If you’re not familiar with Oliver Anthony, that’s not surprising. It likely means you don’t listen to much country music… but also, he basically wasn’t really famous before two weeks ago. So you might remember Jason Aldean had a shitty song called “Try That in a Small Town” last month an all of the right wing pundits got behind and encouraged their fans to listen to it and briefly drove it to #1 on the Billboard charts. And then it kinda started sinking because honestly… it’s kinda dumb. It’s just a bunch of dog whistles poorly set to music, and even the MAGA types didn’t really like it. They were just trying to “trigger the libs” or whatever. And … well, the libs didn’t really care. Basically we all heard it and said “I mean, it’s a shitty song… but if you want to listen to shitty songs, that’s on you.” So time went on. Aldean fell down the charts, and everyone stopped caring. But then two weeks ago, Ben Shapiro and the other weenies got together and tried it again with a song by more or less unknown country folk singer Oliver Anthony. And it’s … better. So the MAGA weenies were able to take the Billboard #1 spot again.

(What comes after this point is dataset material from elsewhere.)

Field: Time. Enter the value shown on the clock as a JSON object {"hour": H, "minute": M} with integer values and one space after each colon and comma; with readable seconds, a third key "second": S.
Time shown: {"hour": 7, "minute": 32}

And the thing is, it legit just is a better song. Like, I’m being fair here. It is an objectively better song than the Aldean song. It’s kind of a working class folk anthem of a guy voices his grievances. There was some pushback on the left from people who don’t like it because of some vague references to pedophile politicians and a line that complains about overweight welfare queens, but objectively, it’s a decently written and passionate plea that voices angry working class white male grievances. And that is a very real market that deserves to be given the chance to make its art.

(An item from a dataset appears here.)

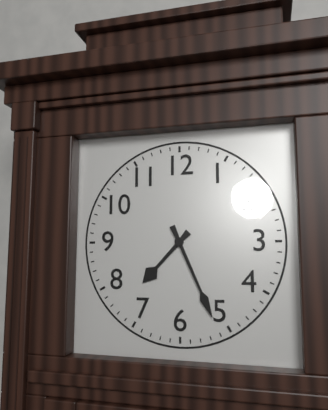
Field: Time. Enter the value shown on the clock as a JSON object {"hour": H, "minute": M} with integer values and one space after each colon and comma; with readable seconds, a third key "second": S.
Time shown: {"hour": 7, "minute": 26}
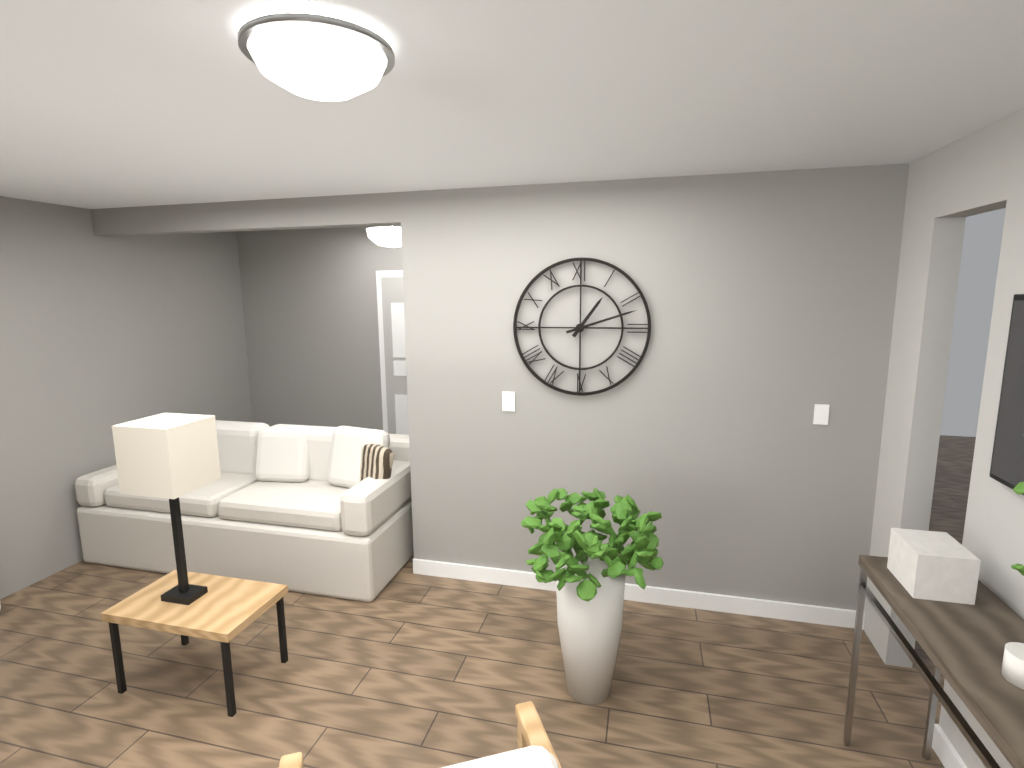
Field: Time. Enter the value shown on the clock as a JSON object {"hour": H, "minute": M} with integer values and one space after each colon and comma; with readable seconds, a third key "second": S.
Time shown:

And of course the republicans decided to exploit it!

Which is why it was funny. You had 8 millionaire republican politicians standing on stage awkwardly trying to represent working class values and trying to relate to the song by complaining about fat cat politicians. I laughed but figured that I’d not really have anything to say about it.

BUT THEN… Oliver Anthony released a video where HE complains about the RNC misunderstanding his song. And suddenly I was like “Holy shit! Dude is self aware!” Now I’m not going to go so far as say I agree with him politically on much of anything, but I think it’s kind of great that he is laughing at politicians using a song which he specifically points out he wrote mostly to complain about them specifically.

Ronald Reagan

This isn’t the first time. Three years ago, we did a show where we talked about the memefication of political speech and I specifically spoke to the thing where politicians keep using songs they don’t understand, perhaps most notably when Ronald Reagan was campaigning using Springsteen’s “Born in the USA”, a song he clearly didn’t understand the point of.

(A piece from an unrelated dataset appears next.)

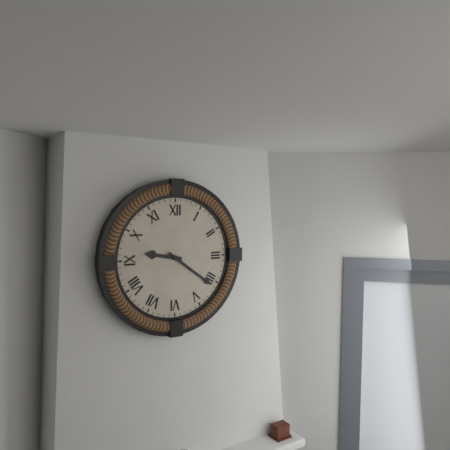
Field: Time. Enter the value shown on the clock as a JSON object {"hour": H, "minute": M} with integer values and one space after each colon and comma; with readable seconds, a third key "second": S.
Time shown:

And Springsteen went out of his way to stop it. We weren’t just talking about music then, but I’d like to dig into that a little deeper. Springsteen and Anthony aren’t the only ones. There’s a long history of politicians wanting to be cool by latching on to “cool” musicians when the truth is… they’re not actually cool. Honestly, neither side is. But I think it’s interesting when it happens and I want to talk about it.

So what are your thoughts? What do you make of politicians trying to associate with political songs? Does it matter if they get the message right? Is Obama the only person who ever did it well? Let us know your thoughts in the comments.

4 Comments and 0 Webmentions for “Call For Comments: Politicians and Protest Songs”

  1. John Mellancamp, Little Pink Houses

    I feel like there’s a whole to be said about the Fleetwood Mac reunion and the Clinton years given your breakdown.

    Also, if we look outside of the US, the weird flirtation between Britpop and Tony Blair’s labor is worth talking about (as are some latter day British incidents like James Cameron saying he’s a huge fan of The Smiths and how that very much mirrored the Rand Paul + RSTM thing here.

    And y’all really must say something about Trump, I guess.
    His dancing to “Macho Man” is just bizarre on so, so many levels.